Of course, we don’t need to focus on non-human beings to see how modern industrial development has a record of promoting horrific violence. We learned in school about the slavery and genocides that accompanied European colonialism. “How could they have done that?” we ask ourselves. “How could they not have understood that we are all human?”
It’s an important question, but maybe it’s the wrong one. Why must we determine whether someone is human in order to extend a basic respect for life? We talk about environmentalists as if they were a special interest group, but environmentalism is not one political issue among others. To be an environmentalist is to value existence.
According to social scientists, every genocide happens through three processes: authorization, routinization, and dehumanization.

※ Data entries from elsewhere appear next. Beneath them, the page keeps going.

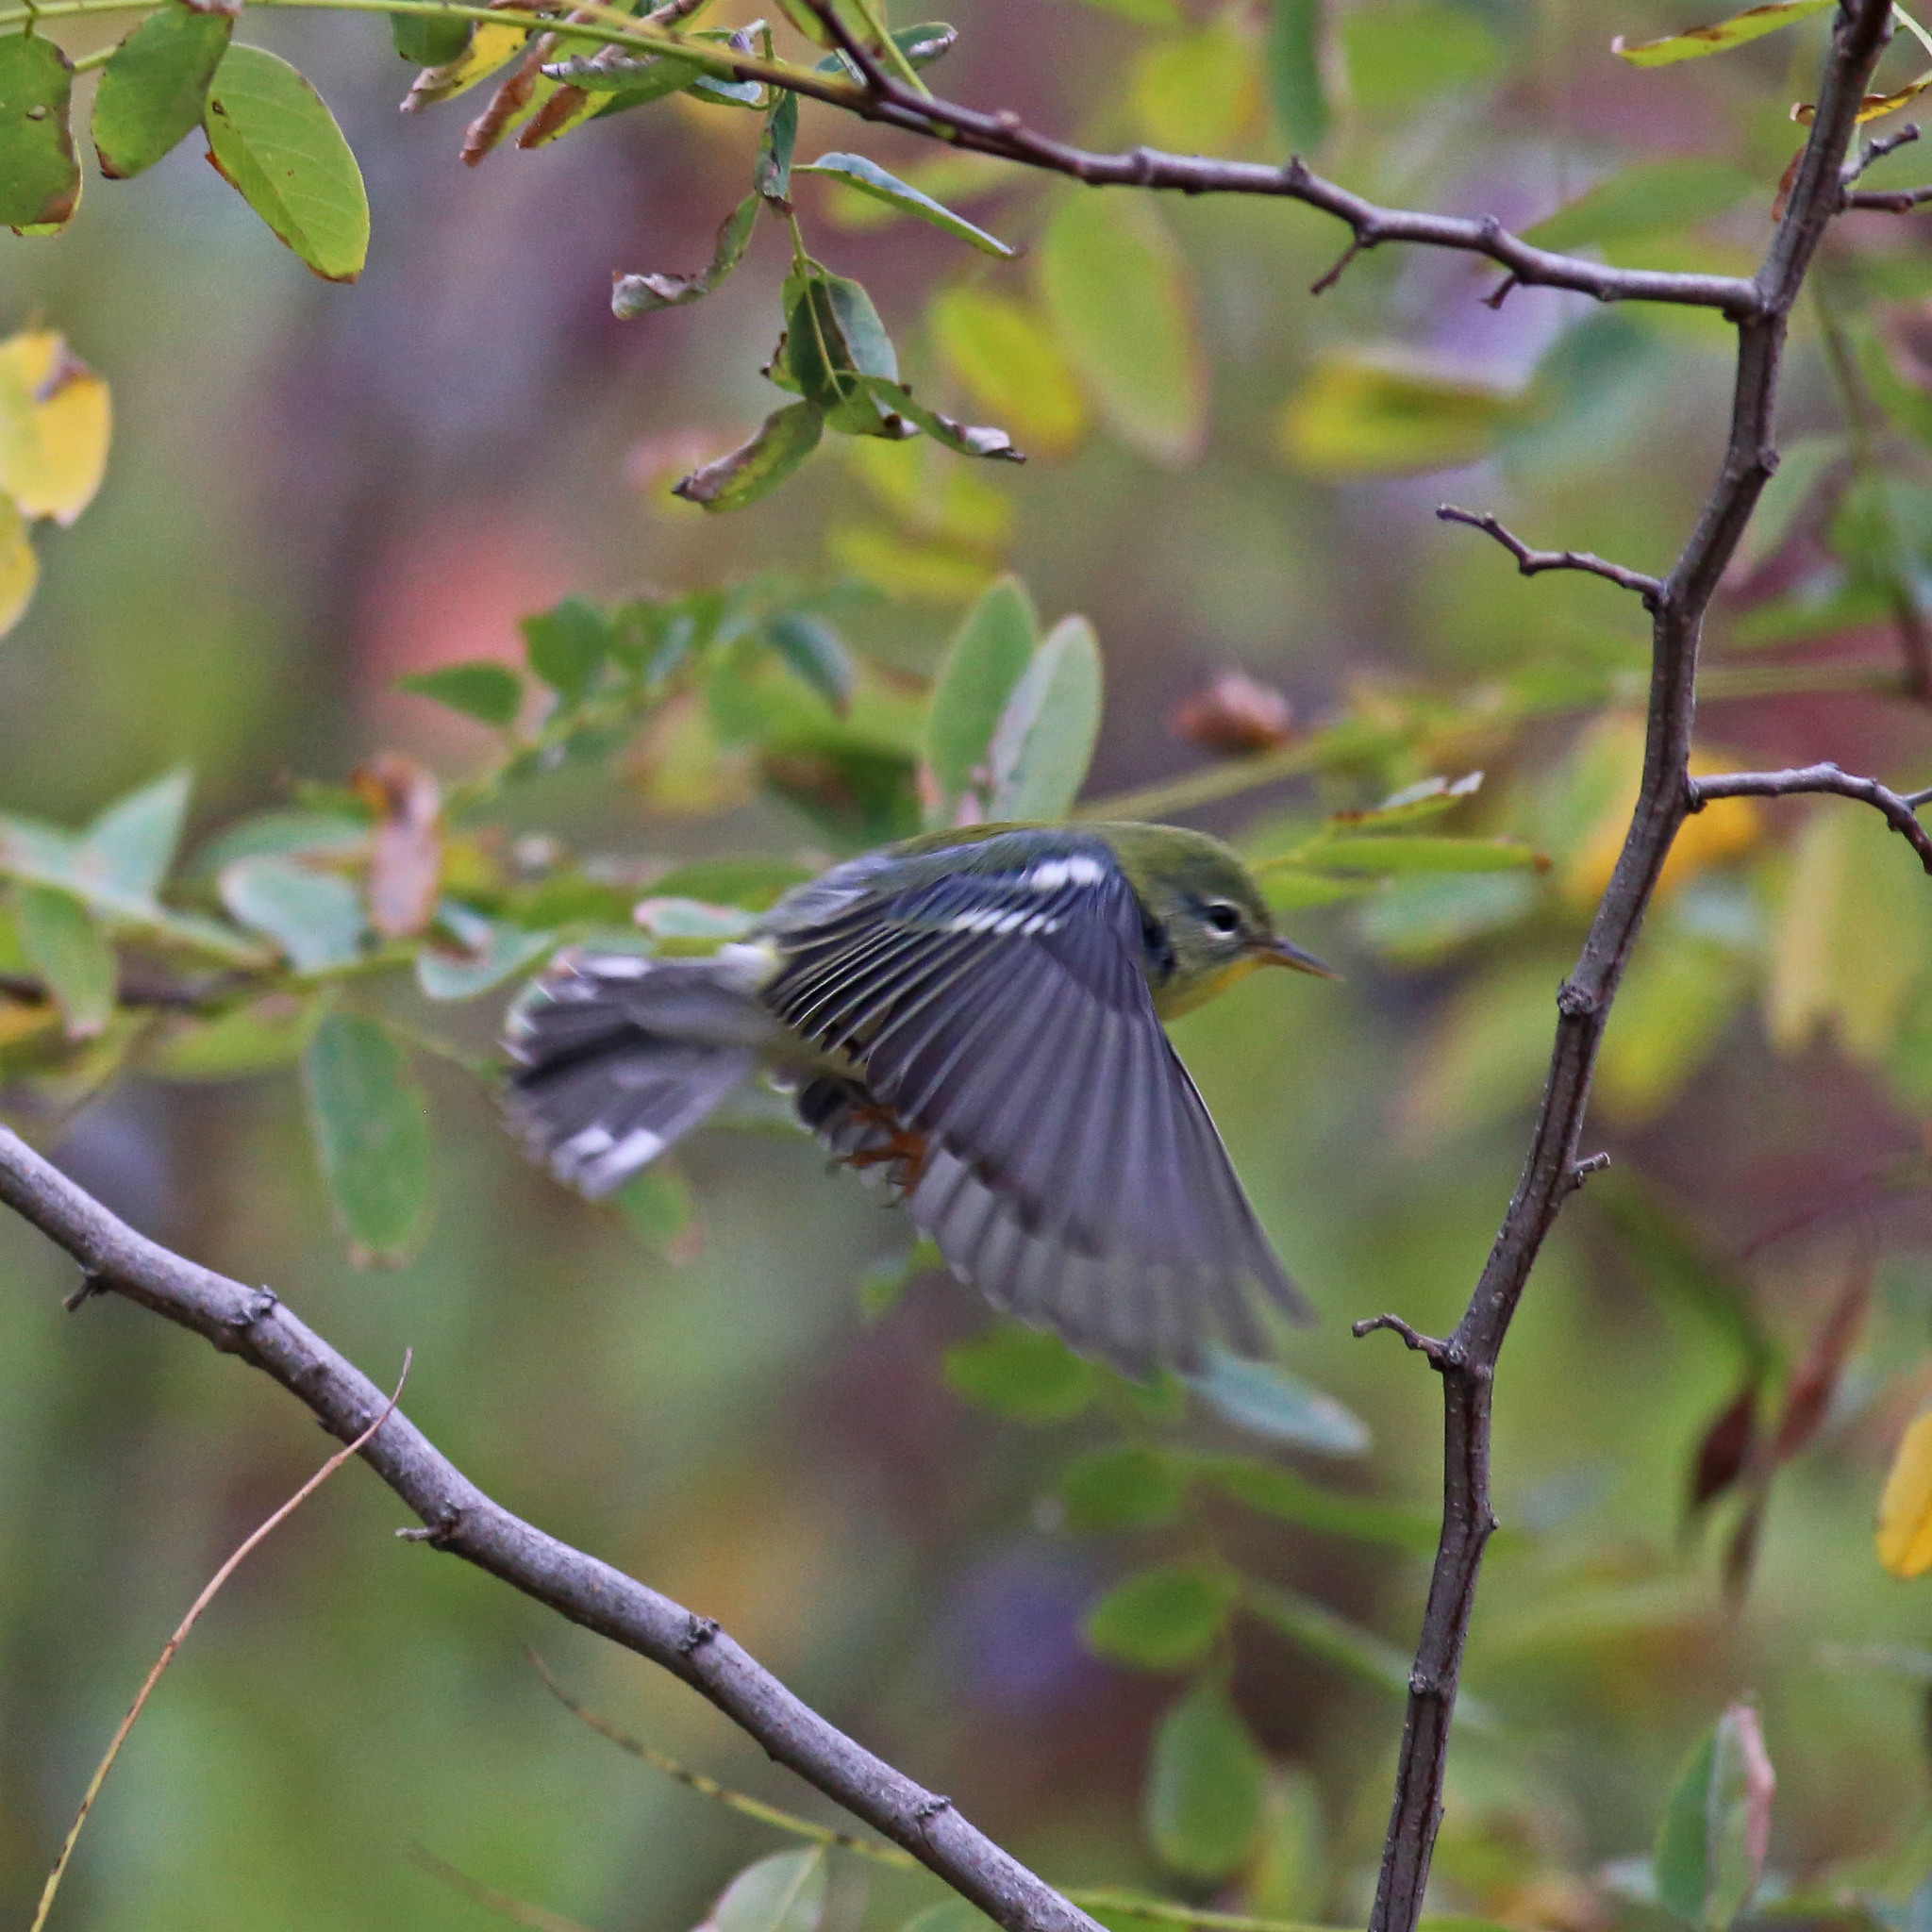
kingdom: Animalia
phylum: Chordata
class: Aves
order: Passeriformes
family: Parulidae
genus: Setophaga
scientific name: Setophaga americana
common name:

First, a public authority figure declares, either explicitly or implicitly, that the crime is socially acceptable.
Second, the crime is routinized: divided between many specific jobs and workers, so that no one sees the full picture of what is taking place, or has the ability to stop it.
Third, the object of the crime is dehumanized. Groups of “us” and “them” are created: those who are worthy of respect and empathy, and those who are not.
Replace the word “dehumanized” with “devalued,” and one need not look far to see how the three-step system perfectly explains our current situation. We are in the middle of a sanctioned massacre of life on Earth. This is more than an emergency. This is a crime.
We know that crimes are never committed without repercussion. We hear enough stories from veterans with PTSD to know that violence harms the perpetrator almost as much as the victim. We can market our self-destructive massacre as “progress” or “economic growth,” but we remain trapped in a system that makes each of us implicit in destruction. Can we doubt that this knowledge impacts us in a sinister way, whether or not we realize it? Are we not the loneliest of creatures, shut off in our brick-and-mortar cages from every other form of life?
This is my world. It is built on on soil that was plowed up and washed away, on trees that were slashed and burned, on land that was purged of every animal large enough to shoot — because killing made us feel in-control, less afraid of a world that was, and still is, more powerful than our fragile social structures. And people wondered why I was often sad as a child. I wondered why everyone around me wasn’t grieving, as well.
Eventually, I’ve walked as far as I can tolerate in this cold, and I’ve gone through all the thoughts I have in my head. I turn for home. I unlock my door and sit down at my desk. I open my laptop as the blood rushes back to my fingertips and burns its way down my frozen shins. I know that my thoughts cannot un-build a society that is so corrupt at its core. But I need people to understand. I need them to know that when I say “climate action now,” I mean so much more than carbon emissions. I mean that this is our last chance to see where we’ve gone wrong, our last chance to learn to want something better. Sooner or later, climate change will force us to alter our habits. Perhaps, in this re-creation, there will be room for a new understanding of environmentalism: that it is not about us. It is not about what we can extract from the earth without suffering consequences. It is not about ensuring a stable future for ourselves. It is about waking up to the incredible reality that we live on a blue gem, floating in infinite blackness. The reality that nothing that humans ever create will hold a candle to the miracle of our living planet. If the climate crisis cannot move us to understand that, then I fear that nothing ever will. This is the best chance we’ve got. I cannot be silent.